In diese Oberfläche kann man auch TL2000 integrieren.
Versucht worden ist das bei uns in der Firma, hat auch funktioniert, wurde aber nicht mehr weiterverfolgt.

Gruss

quax


----------



## ARA (16 September 2009)

Hallo quax,
klingt interessant! Werd ich ausprobieren. Ich muss allerdings erst mal nach der HMI Advanced Soft suchen..
:grin:


----------



## ARA (17 September 2009)

Guten Morgen quax,
hab gerade versucht die HMI Advanced zu installieren.

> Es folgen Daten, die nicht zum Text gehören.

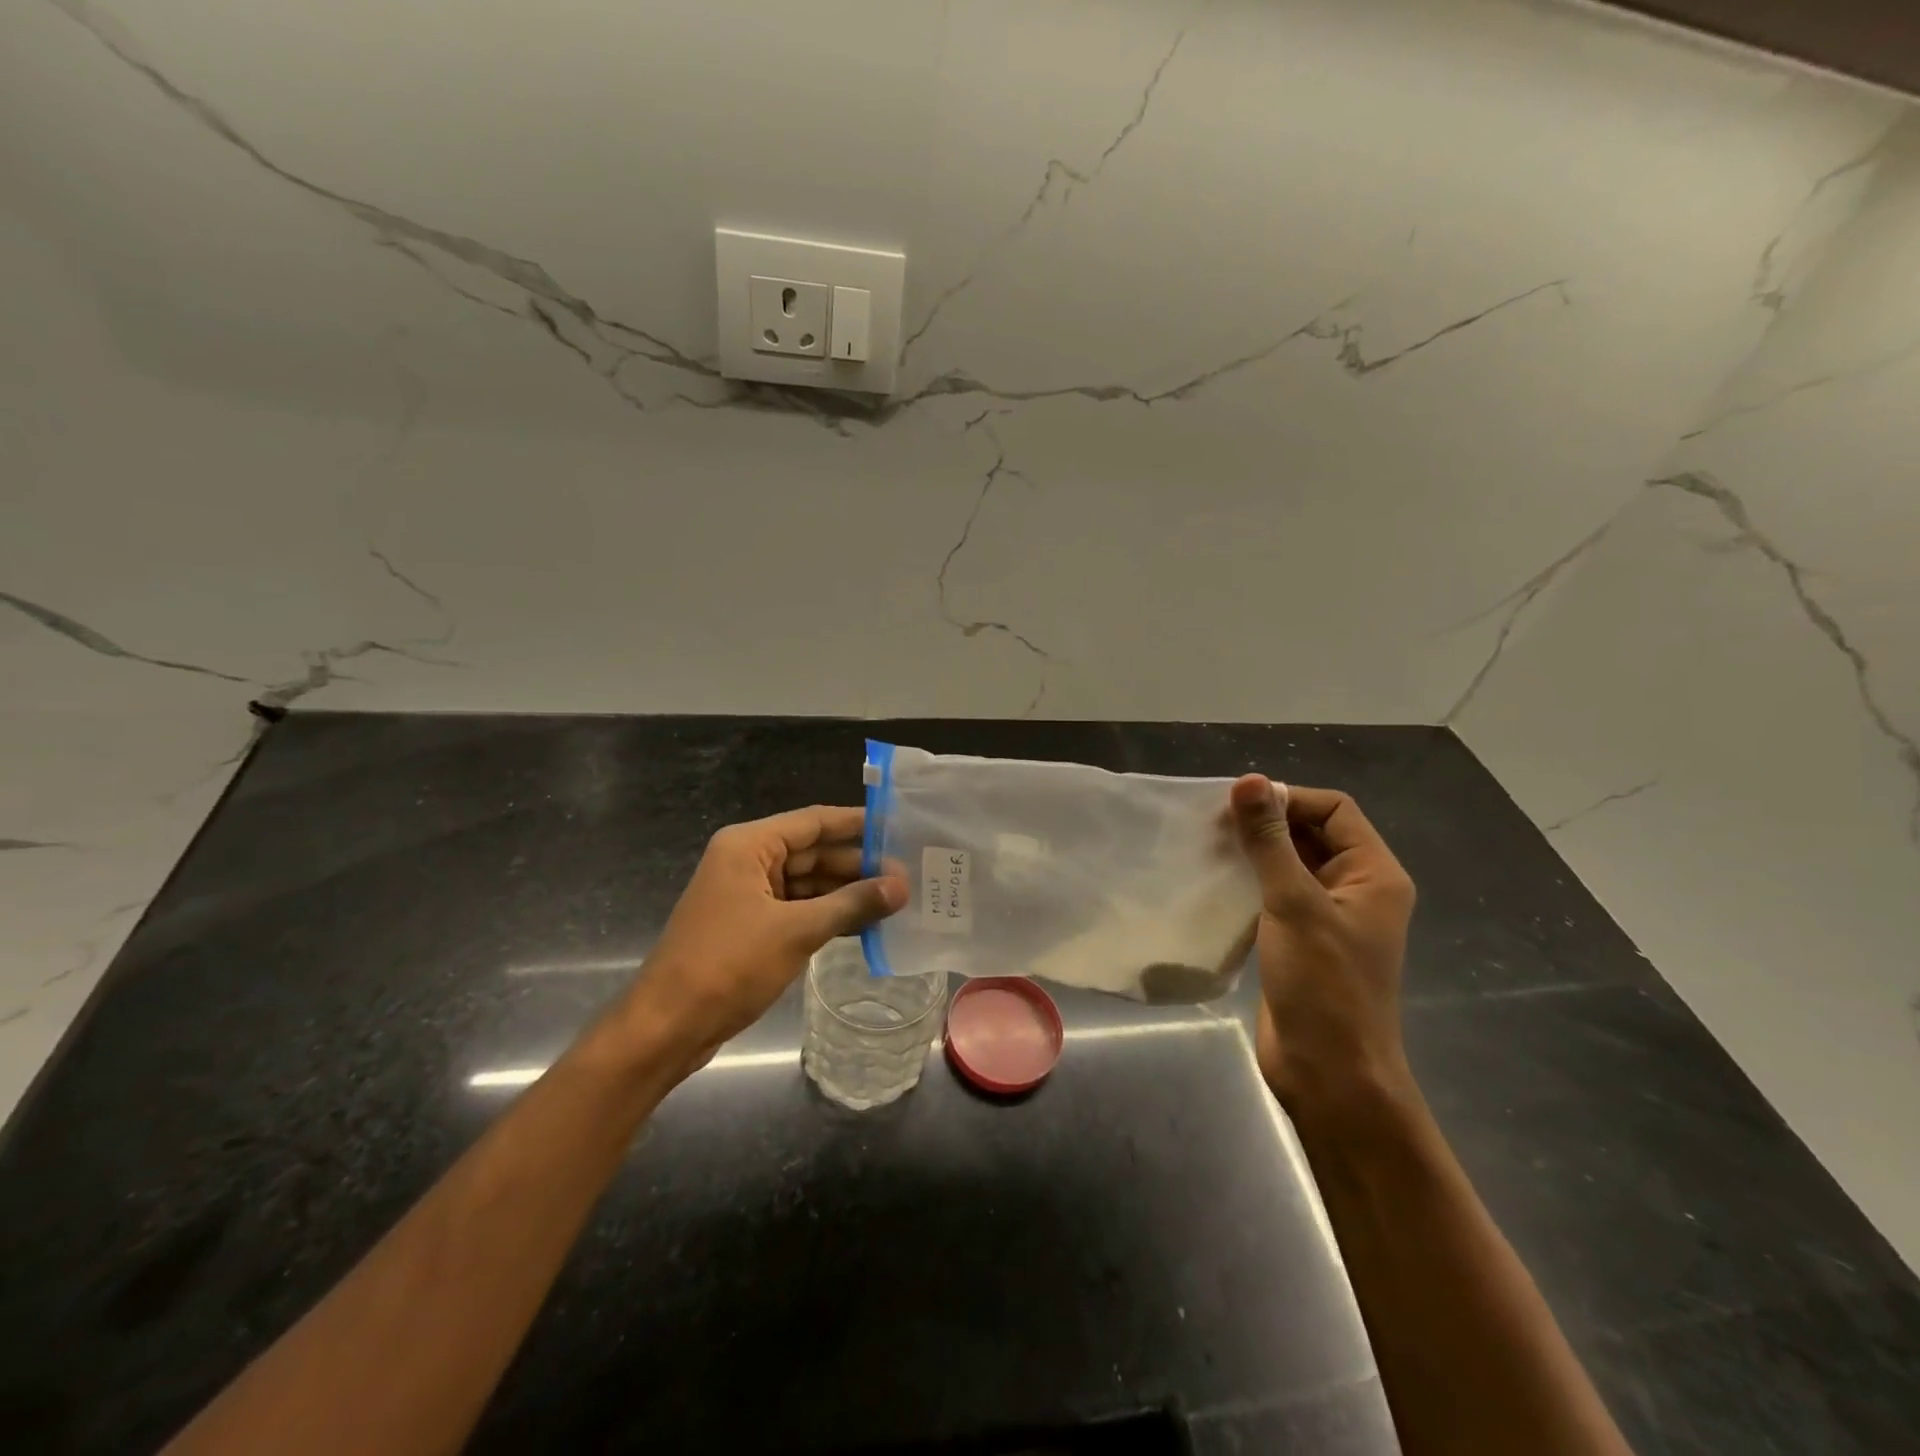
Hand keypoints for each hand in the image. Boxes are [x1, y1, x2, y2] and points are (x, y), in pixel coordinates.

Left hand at [620, 806, 907, 1070]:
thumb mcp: (796, 930)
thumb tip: (901, 886)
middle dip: (857, 864)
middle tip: (907, 875)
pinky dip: (828, 915)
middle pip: (812, 852)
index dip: (857, 823)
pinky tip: (865, 925)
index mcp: (749, 846)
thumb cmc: (728, 964)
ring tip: (896, 900)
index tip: (899, 827)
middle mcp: (747, 861)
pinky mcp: (751, 926)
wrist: (668, 1026)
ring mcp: (748, 895)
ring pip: (807, 883)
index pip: (814, 822)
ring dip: (846, 893)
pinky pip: (798, 909)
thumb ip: (851, 904)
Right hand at [1228, 776, 1417, 1121]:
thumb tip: (1249, 781)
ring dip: (1254, 852)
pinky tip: (1215, 880)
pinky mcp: (1300, 940)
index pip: (1334, 809)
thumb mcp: (1295, 904)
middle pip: (1312, 833)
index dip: (1288, 799)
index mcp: (1373, 874)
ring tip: (1208, 847)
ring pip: (1290, 863)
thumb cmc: (1324, 986)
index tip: (1238, 805)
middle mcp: (1355, 888)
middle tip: (1213, 823)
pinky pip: (1275, 894)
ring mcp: (1327, 916)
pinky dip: (1249, 881)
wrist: (1329, 1074)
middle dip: (1267, 823)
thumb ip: (1271, 842)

Hat leider nicht geklappt, da die PCU50 nicht gefunden wurde!
Kannst du mir sagen, welche Version (evtl. die MLFB) ihr für die Installation auf einem "normalen PC" verwendet habt? 

Gruß


----------



## HaDi (17 September 2009)

Du brauchst die Version für PC/PG:

6FC5253-0BX40-0AG0 : aktueller SW-Stand
6FC5253-6BX40-4AG0 : SW-Stand 6.4
6FC5253-7BX40-1AG0 : SW-Stand 7.1
6FC5253-7BX40-2AG0 : SW-Stand 7.2
6FC5253-7BX40-3AG0 : SW-Stand 7.3
6FC5253-7BX40-5AG0 : SW-Stand 7.5
6FC5253-7BX40-6AG0 : SW-Stand 7.6

!!! ohne Gewähr !!!

Grüße von HaDi


----------



## ARA (17 September 2009)

Werd mich mal gleich auf die Suche nach der Soft. machen.
Das Ergebnis werde ich dann posten.
Besten Dank!


----------